Most drivers see the yellow light as a message to speed up, a reader writes. Credit: Newsday/Víctor Manuel Ramos

Deportation will harm in many ways

It’s not just the hospitality industry that will suffer from deporting migrants [“Concerns over deportation policy,” LI Business, Nov. 22].

I’d guess that millions men and women living here illegally are working on almost every farm in this nation, including on the East End of Long Island.

We should all realize that whether it’s at home or at a restaurant, these men and women are employed to make sure that food in the field makes it to our families.

Millions may be deported or detained in camps when President-elect Donald Trump’s anti-immigration policies take effect. Many are our family members, friends, neighbors, and many are business owners, service workers, farmworkers, construction workers, and caregivers. Trump indicates he wants to deport most of them, and Nassau County Executive Bruce Blakeman said he’s willing to help.

With the migrants’ removal, all of their contributions to the labor forces and the sales and other taxes they pay will go with them. It would be an epic economic blunder.

Mass deportations will ruin lives and create mass labor shortages, plenty of rotted food, inflation, and economic turmoil. The price tag for taxpayers will be in the billions of dollars. We don’t have to let this happen. We need to pass laws to protect workers with or without legal status.

— Joe Sackman, Hicksville

The writer is chief of staff for the Long Island Progressive Coalition.

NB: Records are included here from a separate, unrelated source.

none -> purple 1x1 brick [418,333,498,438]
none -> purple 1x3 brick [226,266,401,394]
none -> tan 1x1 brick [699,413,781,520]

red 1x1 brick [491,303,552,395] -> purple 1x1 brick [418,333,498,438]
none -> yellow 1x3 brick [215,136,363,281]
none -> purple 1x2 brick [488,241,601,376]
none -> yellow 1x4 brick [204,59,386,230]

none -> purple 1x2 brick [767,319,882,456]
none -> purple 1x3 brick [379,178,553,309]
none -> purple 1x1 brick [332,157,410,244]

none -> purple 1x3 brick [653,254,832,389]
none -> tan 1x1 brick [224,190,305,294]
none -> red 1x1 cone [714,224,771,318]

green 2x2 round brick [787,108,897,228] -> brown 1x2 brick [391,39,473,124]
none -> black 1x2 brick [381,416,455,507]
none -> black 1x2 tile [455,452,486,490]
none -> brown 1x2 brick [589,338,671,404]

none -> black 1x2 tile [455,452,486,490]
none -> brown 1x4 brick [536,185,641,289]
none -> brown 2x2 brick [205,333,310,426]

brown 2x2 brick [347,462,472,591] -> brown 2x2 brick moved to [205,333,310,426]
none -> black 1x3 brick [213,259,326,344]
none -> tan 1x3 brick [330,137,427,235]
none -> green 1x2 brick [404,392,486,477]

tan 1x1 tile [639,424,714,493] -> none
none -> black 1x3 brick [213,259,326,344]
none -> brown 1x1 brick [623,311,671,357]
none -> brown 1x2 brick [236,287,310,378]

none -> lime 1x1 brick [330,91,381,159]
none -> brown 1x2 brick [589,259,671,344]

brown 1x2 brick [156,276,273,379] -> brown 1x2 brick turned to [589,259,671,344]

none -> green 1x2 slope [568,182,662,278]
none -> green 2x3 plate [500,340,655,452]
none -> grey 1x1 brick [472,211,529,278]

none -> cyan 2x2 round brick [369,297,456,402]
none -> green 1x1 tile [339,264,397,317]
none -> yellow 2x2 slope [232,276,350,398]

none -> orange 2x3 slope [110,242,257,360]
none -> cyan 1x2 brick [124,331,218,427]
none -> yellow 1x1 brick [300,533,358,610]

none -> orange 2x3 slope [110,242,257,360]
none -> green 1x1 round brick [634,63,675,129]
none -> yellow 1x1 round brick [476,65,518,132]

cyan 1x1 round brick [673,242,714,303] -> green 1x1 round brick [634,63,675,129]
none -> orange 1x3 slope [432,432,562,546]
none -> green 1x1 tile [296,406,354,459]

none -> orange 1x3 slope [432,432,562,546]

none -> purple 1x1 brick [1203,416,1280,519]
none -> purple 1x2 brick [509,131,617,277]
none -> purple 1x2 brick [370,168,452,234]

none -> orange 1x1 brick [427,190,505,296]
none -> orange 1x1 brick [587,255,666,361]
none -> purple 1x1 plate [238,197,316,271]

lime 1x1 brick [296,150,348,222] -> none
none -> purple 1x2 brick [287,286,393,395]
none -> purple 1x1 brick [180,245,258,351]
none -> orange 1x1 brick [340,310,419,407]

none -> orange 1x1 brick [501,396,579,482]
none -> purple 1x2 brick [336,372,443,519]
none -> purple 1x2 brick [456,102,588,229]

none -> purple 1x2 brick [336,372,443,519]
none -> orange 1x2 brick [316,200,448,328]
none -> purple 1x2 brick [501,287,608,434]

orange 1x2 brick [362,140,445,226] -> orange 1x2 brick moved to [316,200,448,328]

Extending yellow light a bad idea

A reader’s idea to increase the length of time for yellow traffic light change intervals makes sense in theory, but I don’t see it as practical on the Long Island I know [“Glad to see ruling on red-light cameras,” Letters, Dec. 3].

While the purpose of the yellow is for drivers to slow down before stopping for the red, it seems that most drivers see it as a message to “speed up and beat the light.”

Increasing the length of the yellow change interval will only invite more drivers to indulge in this practice.